Charlie Steiner 18 Aug 2023 10:28 UTC
1 point
0
Au contraire, the perfect future doesn’t exist, but good ones do.
- dr_s 18 Aug 2023 10:36 UTC
  5 points
  1
  Parent
  This isn’t about “perfect futures” though, but about perfect AGIs specifically. Consider a future that goes like this:
  1. the AI’s presence and influence over us evolves exponentially according to a law $\frac{d A I}{d t} = γ A I$ ,
  2. the exponent $γ$ expresses the amount of misalignment; if the AI is aligned and fully under our control, $γ = 0$ , otherwise $γ > 0$ ,
  then in that future, anything less than perfect alignment ends with us overwhelmed by the AI, sooner or later. This is super simplistic, but the essence is that if you keep around something really powerful that might just decide to kill you, you probably want to be damn sure it won’t. That’s what “perfect” here means; it’s not fine if it just wants to kill you a little bit. So if your logic is correct (and indeed, I do agree with you on general matters of ethics), then perhaps we just shouldn’t build AGI at all, because we can’t get it perfect, and if it’s not perfect it’ll probably be in too precarious a balance with us for it to persist for long.
  - Charlie Steiner 18 Aug 2023 11:09 UTC
    2 points
    0
    Parent
    Ah, I see more of what you mean. I agree an AI’s influence being small is unstable. And this means that the chance of death by AI being small is also unstable.
    But I think the risk is one-time, not compounding over time. A high-influence AI might kill you, but if it doesn’t, you’ll probably live a long and healthy life (because of arguments like stability of value being a convergent instrumental goal). It’s not that once an AI becomes high-influence, there’s an exponential decay of humans, as every day it makes a new random mutation to its motivations.

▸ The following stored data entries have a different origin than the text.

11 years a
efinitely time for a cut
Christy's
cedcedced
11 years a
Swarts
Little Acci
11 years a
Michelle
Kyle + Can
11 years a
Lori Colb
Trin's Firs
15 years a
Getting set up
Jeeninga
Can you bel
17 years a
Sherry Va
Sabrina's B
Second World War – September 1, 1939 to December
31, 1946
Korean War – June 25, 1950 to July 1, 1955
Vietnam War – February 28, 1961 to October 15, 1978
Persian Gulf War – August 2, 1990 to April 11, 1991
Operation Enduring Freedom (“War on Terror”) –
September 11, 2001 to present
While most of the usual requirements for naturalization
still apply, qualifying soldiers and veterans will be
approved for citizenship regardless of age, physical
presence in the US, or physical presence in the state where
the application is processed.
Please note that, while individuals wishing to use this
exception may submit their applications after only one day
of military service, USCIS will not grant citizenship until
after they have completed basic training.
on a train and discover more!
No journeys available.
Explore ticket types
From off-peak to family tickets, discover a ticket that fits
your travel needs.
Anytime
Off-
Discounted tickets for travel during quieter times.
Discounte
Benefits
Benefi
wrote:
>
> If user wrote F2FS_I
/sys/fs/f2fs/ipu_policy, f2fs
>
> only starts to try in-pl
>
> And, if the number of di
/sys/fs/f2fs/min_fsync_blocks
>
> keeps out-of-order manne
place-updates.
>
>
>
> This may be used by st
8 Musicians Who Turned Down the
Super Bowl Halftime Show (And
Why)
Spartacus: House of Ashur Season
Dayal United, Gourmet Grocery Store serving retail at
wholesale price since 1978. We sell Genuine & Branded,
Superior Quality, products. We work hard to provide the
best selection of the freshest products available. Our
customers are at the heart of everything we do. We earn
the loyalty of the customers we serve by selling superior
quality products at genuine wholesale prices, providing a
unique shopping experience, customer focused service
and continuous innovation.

    - dr_s 18 Aug 2023 11:42 UTC
      2 points
      0
      Parent
      I don’t think that’s necessarily true. There’s two ways in which I think it can compound:
      
      if the AGI will self-upgrade, or design more advanced AGI, the problem repeats, and the AGI can make mistakes, same as us, though probably less obvious mistakes
      
      it is possible to imagine an AGI that stays generally aligned but has a certain probability of being triggered on some runaway loop in which it loses its alignment. Like it will come up with pretty aligned solutions most of the time but there is something, some kind of problem or situation, that is so out-of-domain it sends it off the path of insanity, and it’s unrecoverable, and we don’t know how or when that might occur.
      
      Also, it might simply be probabilistic—any non-fully deterministic AGI probably wouldn’t literally have no access to non-aligned strategies, but merely assign them very small logits. So in theory that’s still a finite but non-zero possibility that it goes into some kind of “kill all humans” strategy path. And even if you interpret this as one-shot (did you align it right or not on creation?), the effects might not be visible right away.